> **TASK REQUIREMENTS**: From the line containing "change=swapped; old=green-coloured rubbish" through the last line of the records below, output every line exactly as it appears, but leave out the pictures.

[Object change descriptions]
Content starts
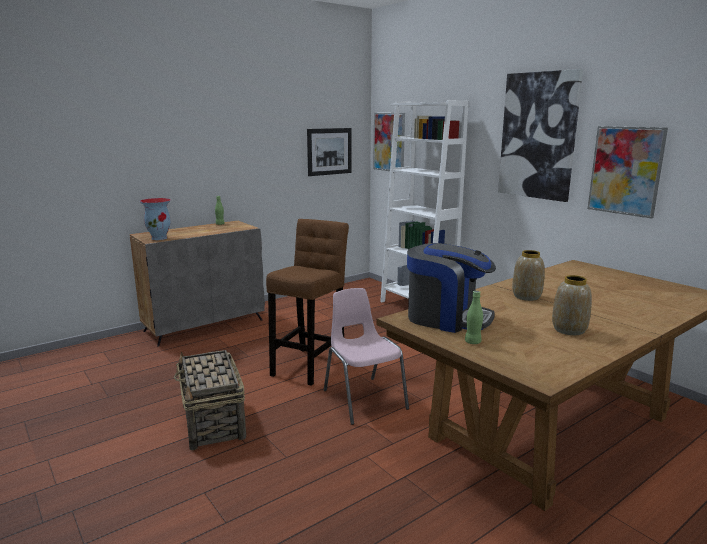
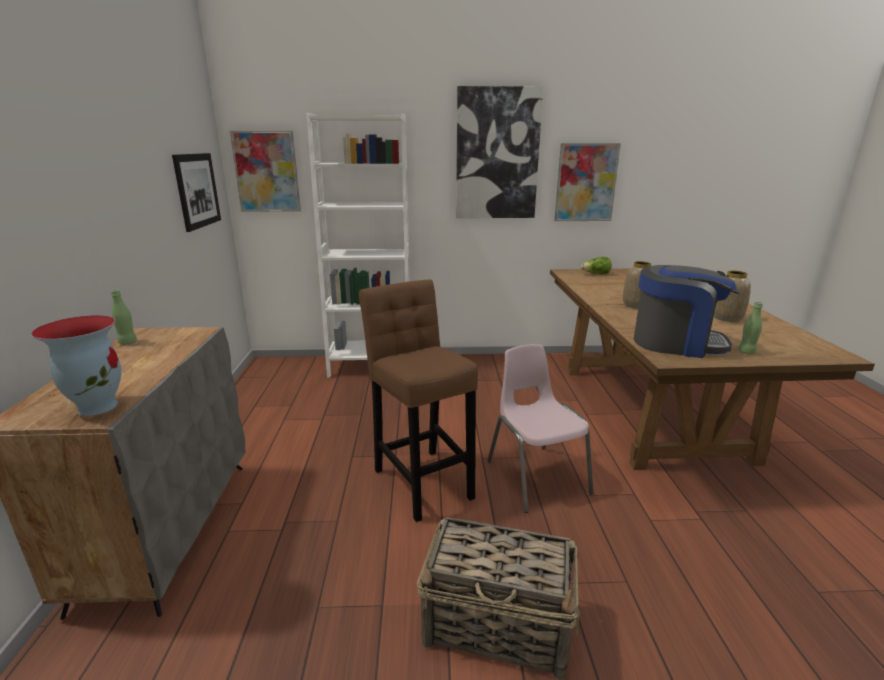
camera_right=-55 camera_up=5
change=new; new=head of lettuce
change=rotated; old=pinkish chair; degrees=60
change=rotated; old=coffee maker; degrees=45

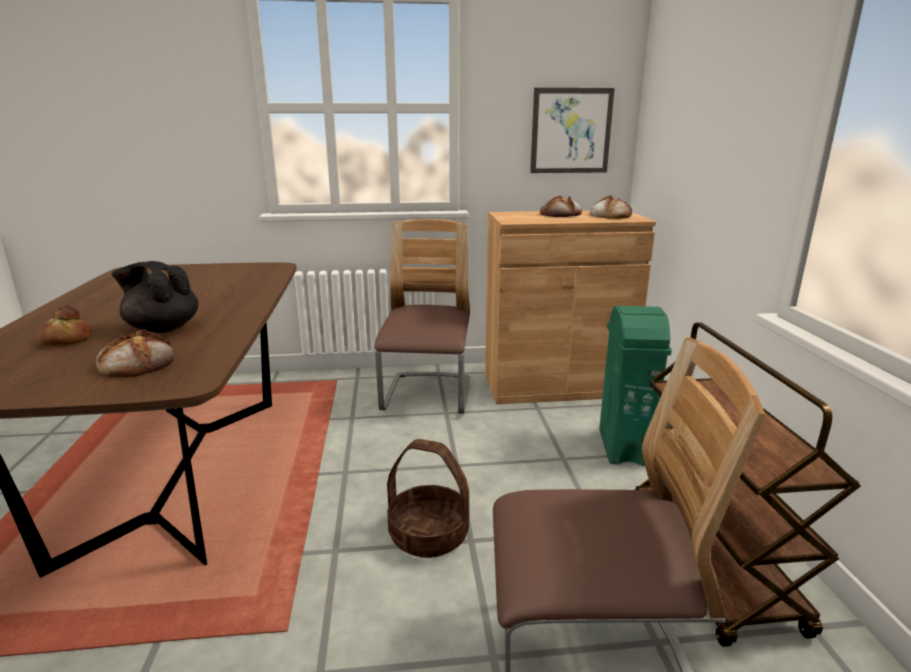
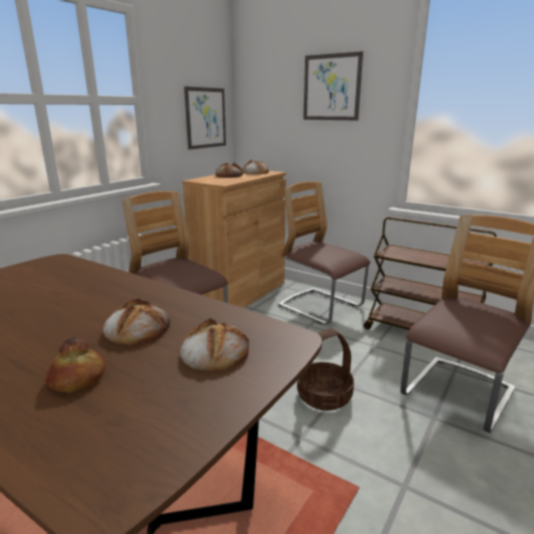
camera_right=-50 camera_up=0
change=new; new=wall picture (no. 2 from left)
change=swapped; old=black-coloured teapot; new=bakery bread (no. 2 from left)
change=swapped; old=green-coloured rubbish bin; new=chair (no. 2 from left)

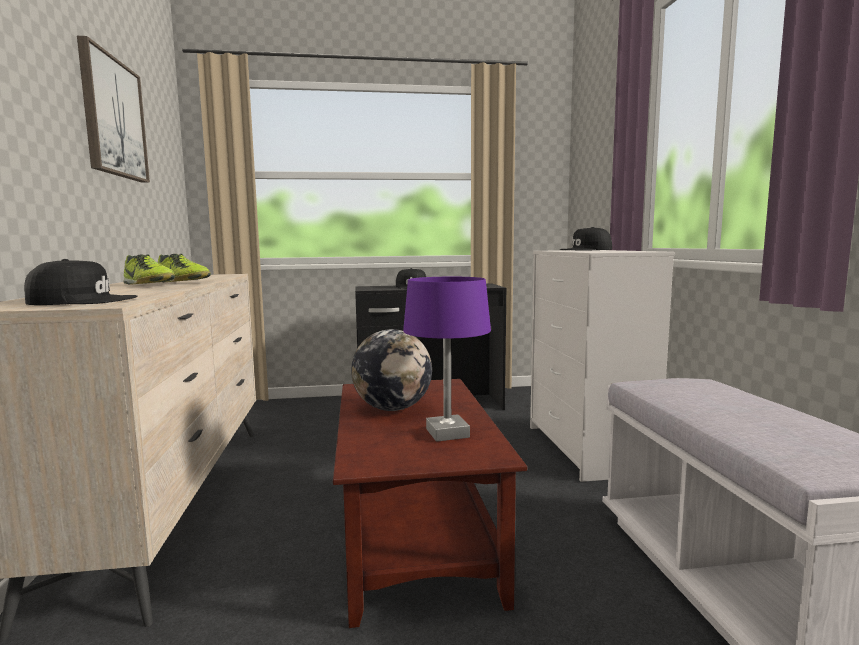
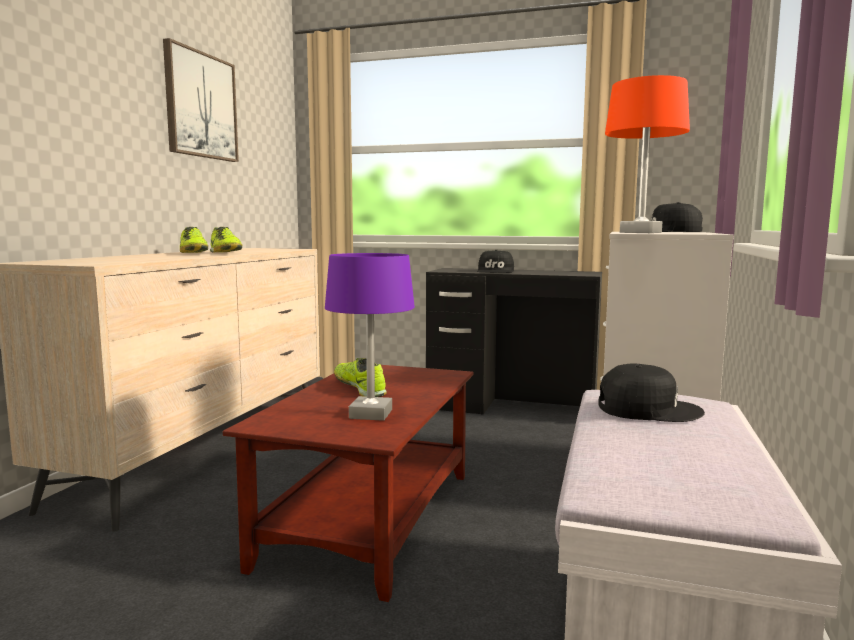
camera_right=25 camera_up=0
change=new; new=orangey tabletop lamp
change=shifted; old=black-coloured cap (no. 1 from left in the first image); new=black-coloured cap (no. 2 from left)
change=swapped; old=globe; new=shoe (no. 3 from left)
Content ends
> **RESULT OF THE EXERCISE**:
change=swapped; old=green-coloured rubbish bin; new=chair (no. 2 from left)

camera_right=25 camera_up=0
change=new; new=orangey tabletop lamp
change=shifted; old=black-coloured cap (no. 1 from left in the first image); new=black-coloured cap (no. 2 from left)
change=swapped; old=globe; new=shoe (no. 3 from left)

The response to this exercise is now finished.